Master of Science
This thesis is focused on extracting the structure of vessels from 3D cardiac images. In many biomedical applications it is important to segment the vessels preserving their anatomically-correct topological structure. That is, the final result should form a tree. There are many technical challenges when solving this image analysis problem: noise, outliers, partial volume. In particular, standard segmentation methods are known to have problems with extracting thin structures and with enforcing topological constraints. All these issues explain why vessel segmentation remains an unsolved problem despite years of research.

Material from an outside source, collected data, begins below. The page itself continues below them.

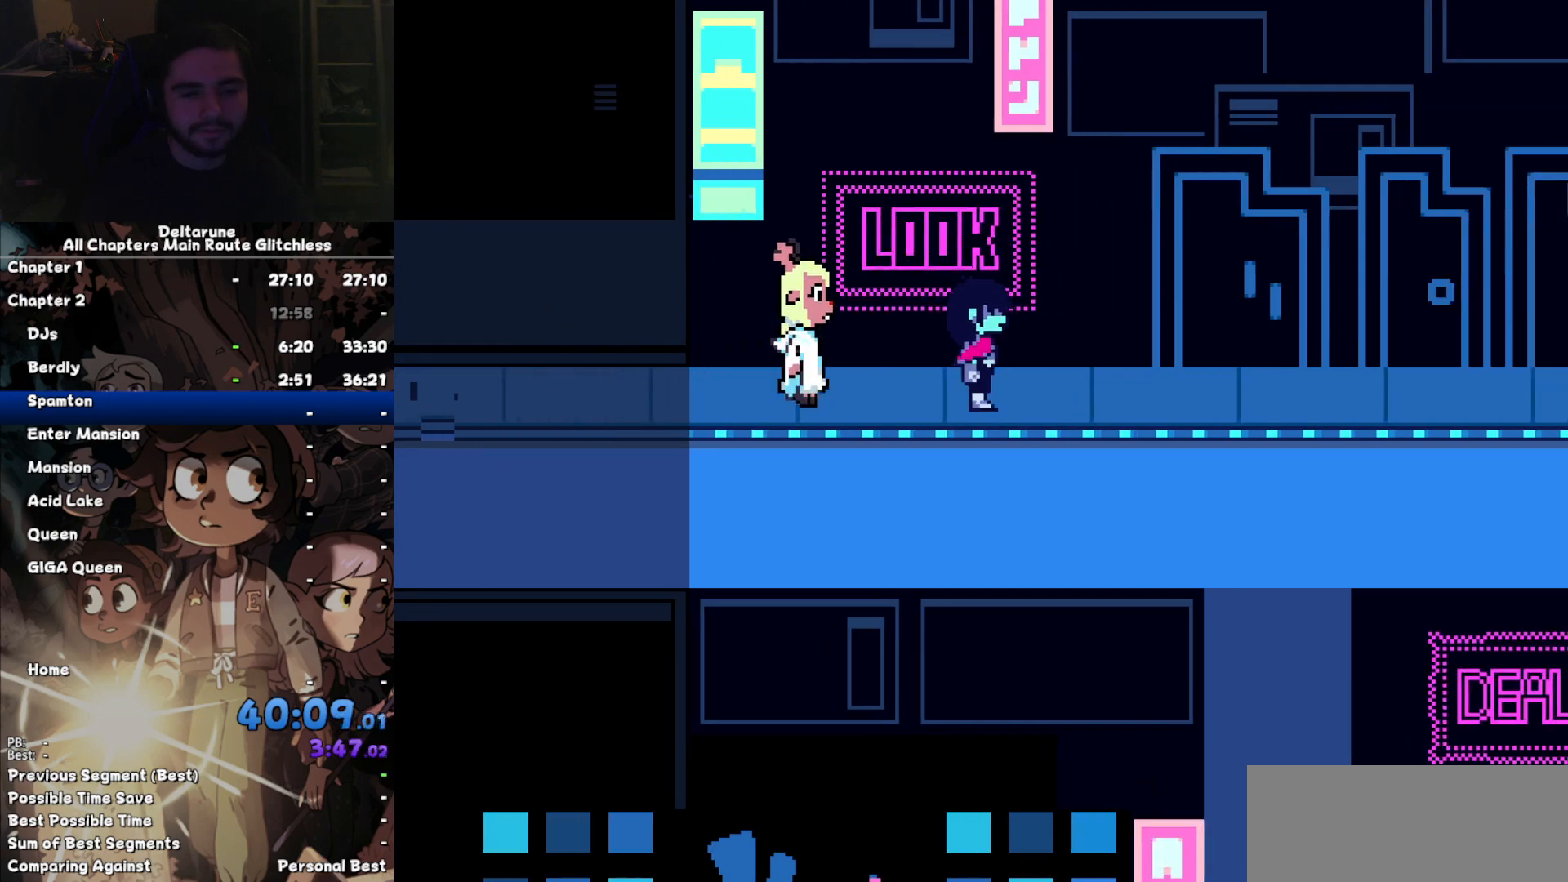
Gameplay with keyboard; each line is a JSON object with the keys held at the frame after it. "events" lists presses ("down") and releases ("up") of "c", "down", "left", "return", "right", "up", "x" and "z" between this image and that frame as [ms after this image, input, new state], when the widget could be followed in between. No other keys are recorded. Mouse input is not recorded. Not read: ctrl shift.
{"keys": ["right"], "events": []}
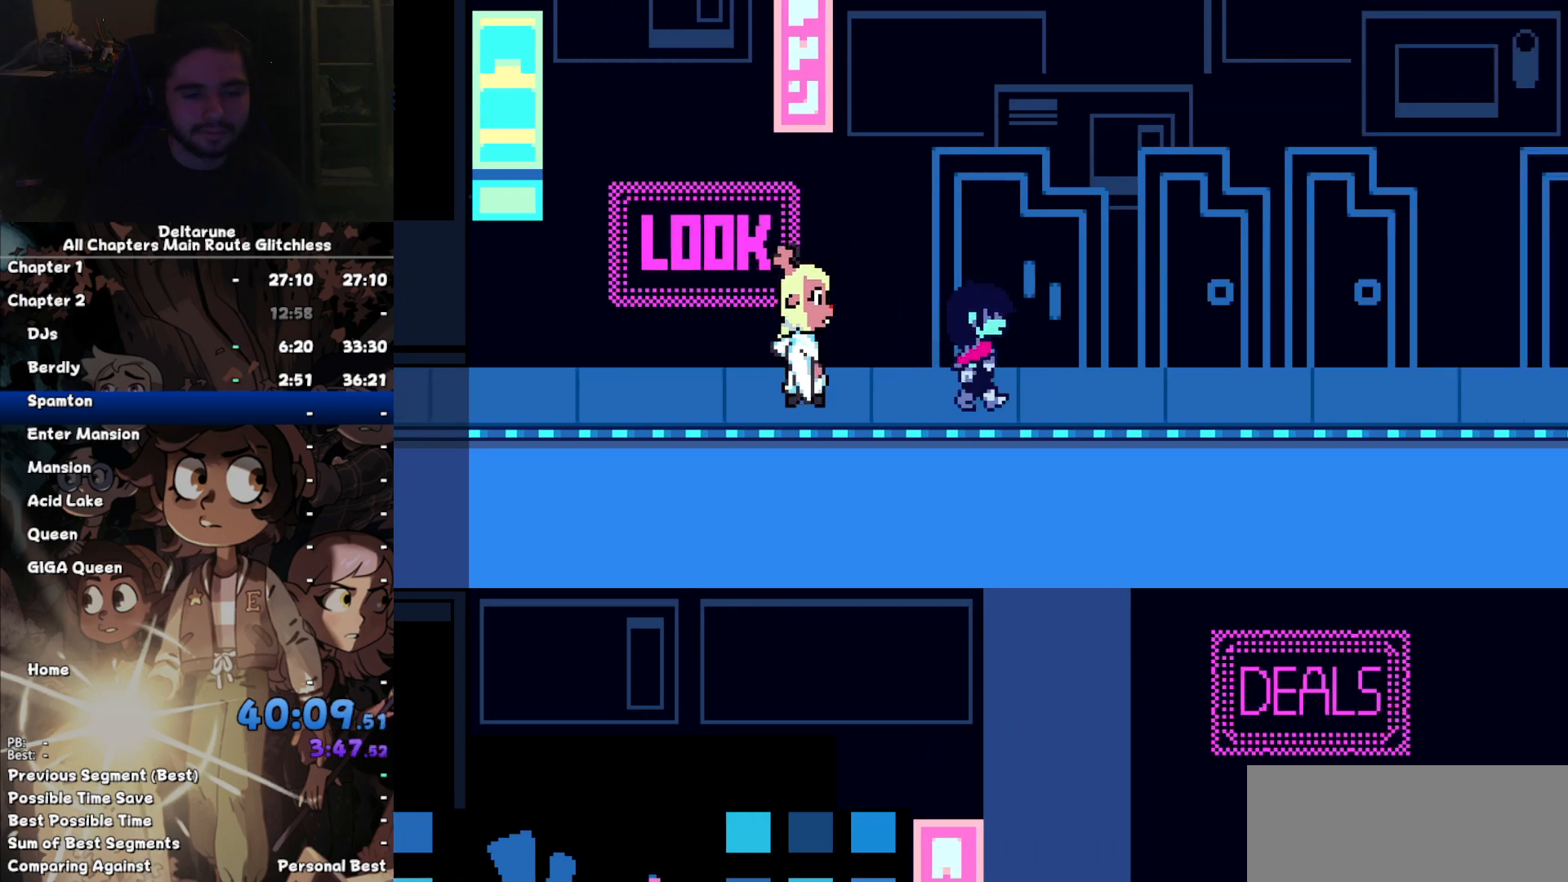
{"keys": ["right"], "events": []}
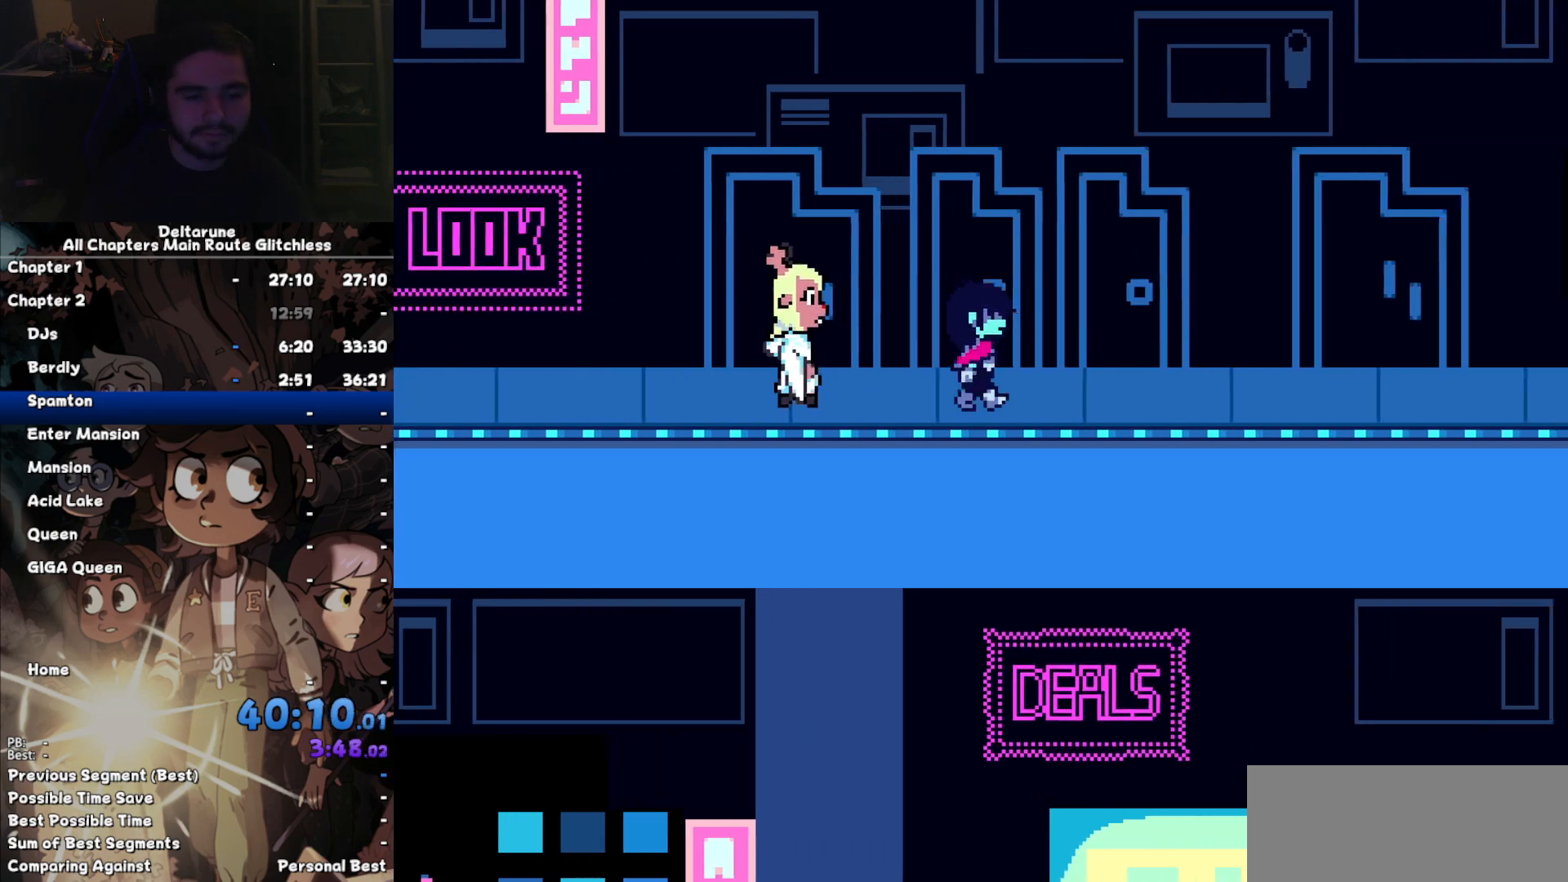
{"keys": ["right"], "events": []}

Our new efforts combine recent advances in optimization-based methods for image analysis with the state-or-the-art vessel filtering techniques. We apply multiple vessel enhancement filters to the raw 3D data in order to reduce the rings artifacts as well as the noise. After that, we tested two different methods for extracting the structure of vessels centrelines. First, we use data thinning technique which is inspired by Canny edge detector. Second, we apply recent optimization-based line fitting algorithm to represent the structure of the centrelines as a piecewise smooth collection of line intervals. Finally, we enforce a tree structure using minimum spanning tree algorithm.
Zhong, Yuchen, "Extracting Vessel Structure From 3D Image Data" (2014). Electronic Thesis and Dissertation Repository. 1883.